I’m not saying that I look good in every Comme piece. Same goes with anyone. You have a brand that you love, but you wouldn’t wear each and every piece from them. Of course, I’ll wear clothes I like, but people from the Comme pressroom will be so sincerely excited, looking at me and saying, “I’m looking forward to seeing how you style pieces from our latest collection!”

That excitement is so precious and rare. Not everyone gets that opportunity. You being able to make the best of that opportunity is so cool.

It’s fun and I love it—but I’m not going to do what I don’t want to, and I’m not going to lie to my fans. If I ever have to lie, that’s when I quit. If I faked it, you’d be able to tell. I don’t want to do something just for the sake of money.

Looking back on when you were a child to now, it feels like you’ve changed a lot, but in the end, you’re always you. That’s why you know which brands you want to work with.

It’s something I’ve had to learn. Japanese people are bad at saying “no.”

The word “no” doesn’t exist in Japan.

I often have to think about when to say “no.” I tell my clients what I think in my own words, and I never say anything to sound mean. I always try to make myself clear and explain my intentions. I’m responsible for every word I’ve said in the past, and I stand by them. That’s probably why my clients listen to what I have to say.

What are you working on other than modeling? Where do you see yourself headed?

I make accessories with beads, and I was knitting the other day … I think building my own company from scratch and making clothes would be a fun challenge. I have so much respect for people who’ve been making clothes forever. Take Tabis. I wear Tabi boots all the time, so I’d want to make Tabi socks.

What about when you were younger? What was your dream job?

Nothing. Oh wait—I’d hear what others would say and copy them. So if everyone said “florist,” I said the same.

TOP: Onitsuka Tiger Made in Japan Shirt / BOTTOM: Onitsuka Tiger Made in Japan Long Skirt / FOOTWEAR: Onitsuka Tiger Sclaw 'Black/White' / ACCESSORIES: Margaret Howell Headscarf

You wanted to be that because everyone else said so?

I never had any dreams. I didn’t think like that. Even modeling was a coincidence. I started modeling for a hair salon when I was in high school, and that led to a magazine shoot. I really liked fashion and makeup, so I vaguely imagined that I was going to work in the industry. Then I entered university, but I wasn’t sure if it would mean anything to me. Going to university in Japan is very different from university in the U.S. No one’s studying here. They’re just partying. I commuted to school every day for two hours from home, and that’s why I took it seriously.
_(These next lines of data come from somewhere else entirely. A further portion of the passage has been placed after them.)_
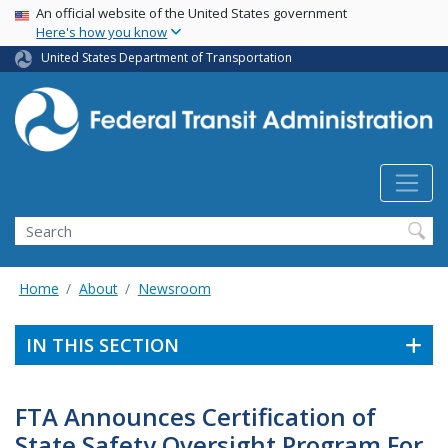
USA Banner
Skip
An official website of the United States government
Here's how you know
to
main
United States Department of Transportation
content
Search
Home
About
Newsroom
IN THIS SECTION
FTA Announces Certification of
State Safety Oversight Program For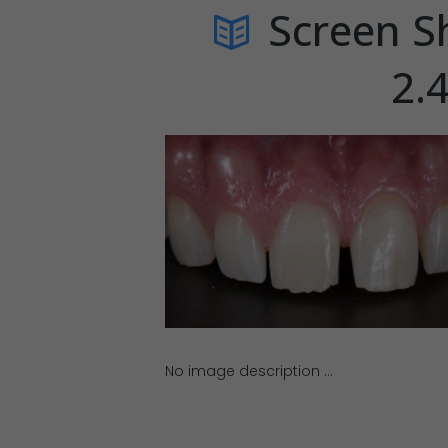
Screen S
2.
No image description ...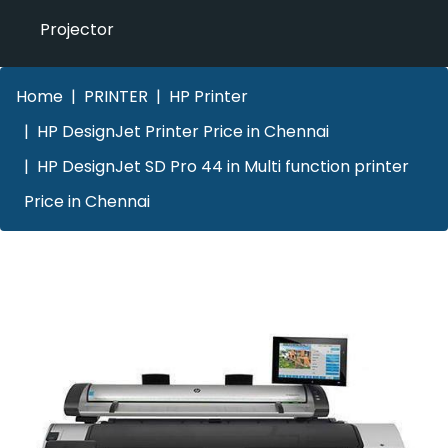
Projector
Home
PRINTER
HP Printer
HP DesignJet Printer Price in Chennai
HP DesignJet SD Pro 44 in Multi function printer
Price in Chennai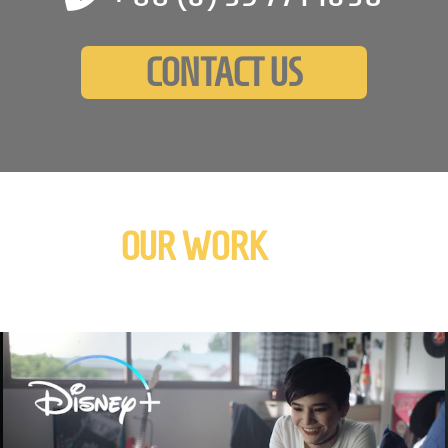
CONTACT US
OUR WORK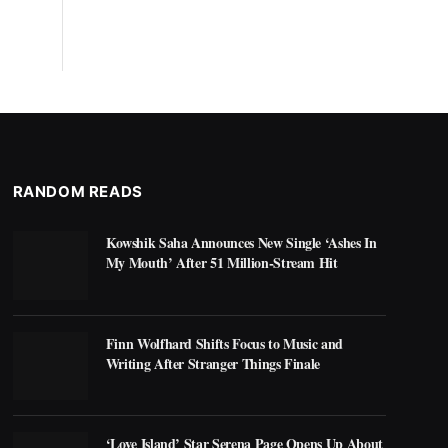
RANDOM READS
Kowshik Saha Announces New Single ‘Ashes In
My Mouth’ After 51 Million-Stream Hit
Finn Wolfhard Shifts Focus to Music and
Writing After Stranger Things Finale
‘Love Island’ Star Serena Page Opens Up About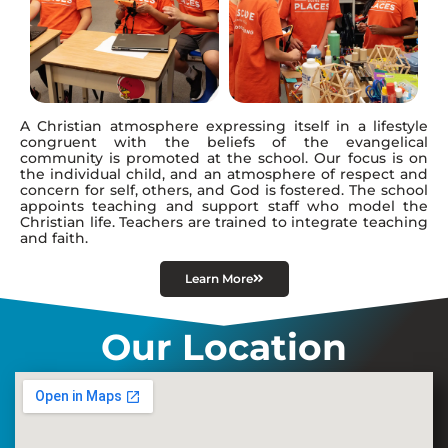
A Christian atmosphere expressing itself in a lifestyle
congruent with the beliefs of the evangelical
community is promoted at the school. Our focus is on
the individual child, and an atmosphere of respect and
concern for self, others, and God is fostered. The school
appoints teaching and support staff who model the
Christian life. Teachers are trained to integrate teaching
and faith.
Learn More
Our Location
I know what you mean. I went to fashion school to be a fashion designer but I somehow ended up more on the business side of fashion. I still work in the fashion industry, but I eventually went back to painting and drawing. That’s all I can do now. That’s all I’ve got. I can’t work for another company!

I couldn’t either. But you’re doing that now because of the choices you made in the past and the people around you.

My family wasn’t supportive when I said I wanted to work in fashion or art. Where I grew up, fashion didn’t exist. It was all tech companies. That’s probably why I wanted to do fashion, because I didn’t have it around me. I never thought I’d end up in New York, but I feel so blessed to have friends all over the world.

I feel exactly the same. I’ve grown up, and I can choose to go anywhere I want to on my own. That’s such a blessing.

You say “grown up,” but my room is like a kid’s room. I still have my collectibles from Nakano Broadway!

I don’t think it’s a child or adult thing. Yesterday I saw a friend and she was buying so many cute, fun toys. She gets inspired by them. That’s one of the reasons I’m so fascinated by you: You always surprise me in the best ways when we work together.